**What is needed:**
With no line omitted, restate the records below exactly as they appear.

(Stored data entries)
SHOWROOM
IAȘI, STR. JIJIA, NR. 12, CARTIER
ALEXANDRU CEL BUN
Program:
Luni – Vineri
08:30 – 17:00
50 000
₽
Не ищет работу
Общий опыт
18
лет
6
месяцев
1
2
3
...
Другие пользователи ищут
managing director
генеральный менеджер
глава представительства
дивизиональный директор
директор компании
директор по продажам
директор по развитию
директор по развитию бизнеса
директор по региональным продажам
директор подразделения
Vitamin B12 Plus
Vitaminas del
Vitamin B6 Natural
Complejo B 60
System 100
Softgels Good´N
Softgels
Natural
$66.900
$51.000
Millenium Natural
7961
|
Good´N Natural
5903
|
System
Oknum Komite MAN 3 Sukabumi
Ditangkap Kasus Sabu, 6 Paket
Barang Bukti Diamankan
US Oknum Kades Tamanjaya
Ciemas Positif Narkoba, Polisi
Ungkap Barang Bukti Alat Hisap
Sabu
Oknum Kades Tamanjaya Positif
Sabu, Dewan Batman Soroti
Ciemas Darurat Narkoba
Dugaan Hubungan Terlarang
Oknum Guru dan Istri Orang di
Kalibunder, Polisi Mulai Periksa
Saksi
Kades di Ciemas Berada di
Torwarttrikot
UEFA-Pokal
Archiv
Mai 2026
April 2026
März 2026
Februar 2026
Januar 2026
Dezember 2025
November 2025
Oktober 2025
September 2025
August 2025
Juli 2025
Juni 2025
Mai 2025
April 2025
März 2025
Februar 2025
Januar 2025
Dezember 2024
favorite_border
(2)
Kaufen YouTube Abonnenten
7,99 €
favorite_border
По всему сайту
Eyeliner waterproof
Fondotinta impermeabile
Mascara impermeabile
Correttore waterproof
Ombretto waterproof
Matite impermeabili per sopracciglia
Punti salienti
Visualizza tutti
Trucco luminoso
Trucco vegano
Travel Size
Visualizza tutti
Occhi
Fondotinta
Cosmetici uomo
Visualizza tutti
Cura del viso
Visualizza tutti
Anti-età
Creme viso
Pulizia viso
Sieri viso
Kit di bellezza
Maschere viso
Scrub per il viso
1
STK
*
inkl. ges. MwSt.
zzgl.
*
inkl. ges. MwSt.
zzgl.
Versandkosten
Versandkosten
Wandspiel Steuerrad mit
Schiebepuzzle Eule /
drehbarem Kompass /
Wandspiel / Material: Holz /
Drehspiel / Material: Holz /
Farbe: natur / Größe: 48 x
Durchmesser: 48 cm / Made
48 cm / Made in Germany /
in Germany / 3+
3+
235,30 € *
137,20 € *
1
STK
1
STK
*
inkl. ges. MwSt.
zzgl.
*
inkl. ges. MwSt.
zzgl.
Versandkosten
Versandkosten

**Response to this task:**
SHOWROOM
IAȘI, STR. JIJIA, NR. 12, CARTIER
ALEXANDRU CEL BUN
Program:
Luni – Vineri
08:30 – 17:00
50 000
₽
Не ищет работу
Общий опыт
18
лет
6
месяцев
1
2
3
...
Другие пользователи ищут
managing director
генеральный менеджер
глава представительства
дивизиональный директор
директор компании
директор по продажам
директор по развитию
директор по развитию бизнеса
директор по региональным продажам
директор подразделения
Vitamin B12 Plus
Vitaminas del
Vitamin B6 Natural
Complejo B 60
System 100
Softgels Good´N
Softgels
Natural
$66.900
$51.000
Millenium Natural
7961
|
Good´N Natural
5903
|
System
Oknum Komite MAN 3 Sukabumi
Ditangkap Kasus Sabu, 6 Paket
Barang Bukti Diamankan
US Oknum Kades Tamanjaya
Ciemas Positif Narkoba, Polisi
Ungkap Barang Bukti Alat Hisap
Sabu
Oknum Kades Tamanjaya Positif
Sabu, Dewan Batman Soroti
Ciemas Darurat Narkoba
Dugaan Hubungan Terlarang
Oknum Guru dan Istri Orang di
Kalibunder, Polisi Mulai Periksa
Saksi
Kades di Ciemas Berada di
Torwarttrikot
UEFA-Pokal
Archiv
Mai 2026
April 2026
März 2026
Februar 2026
Januar 2026
Dezember 2025
November 2025
Oktober 2025
September 2025
August 2025
Juli 2025
Juni 2025
Mai 2025
April 2025
März 2025
Februar 2025
Januar 2025
Dezember 2024
favorite_border
(2)
Kaufen YouTube Abonnenten
7,99 €
favorite_border
По всему сайту
Eyeliner waterproof
Fondotinta impermeabile
Mascara impermeabile
Correttore waterproof
Ombretto waterproof
Matite impermeabili per sopracciglia
Punti salienti
Visualizza tutti
Trucco luminoso
Trucco vegano
Travel Size
Visualizza tutti
Occhi
Fondotinta
Cosmetici uomo
Visualizza tutti
Cura del viso
Visualizza tutti
Anti-età
Creme viso
Pulizia viso
Sieri viso
Kit di bellezza
Maschere viso
Scrub per il viso
1
STK
*
inkl. ges. MwSt.
zzgl.
*
inkl. ges. MwSt.
zzgl.
Versandkosten
Versandkosten
Wandspiel Steuerrad mit
Schiebepuzzle Eule /
drehbarem Kompass /
Wandspiel / Material: Holz /
Drehspiel / Material: Holz /
Farbe: natur / Größe: 48 x
Durchmesser: 48 cm / Made
48 cm / Made in Germany /
in Germany / 3+
3+
235,30 € *
137,20 € *
1
STK
1
STK
*
inkl. ges. MwSt.
zzgl.
*
inkl. ges. MwSt.
zzgl.
Versandkosten
Versandkosten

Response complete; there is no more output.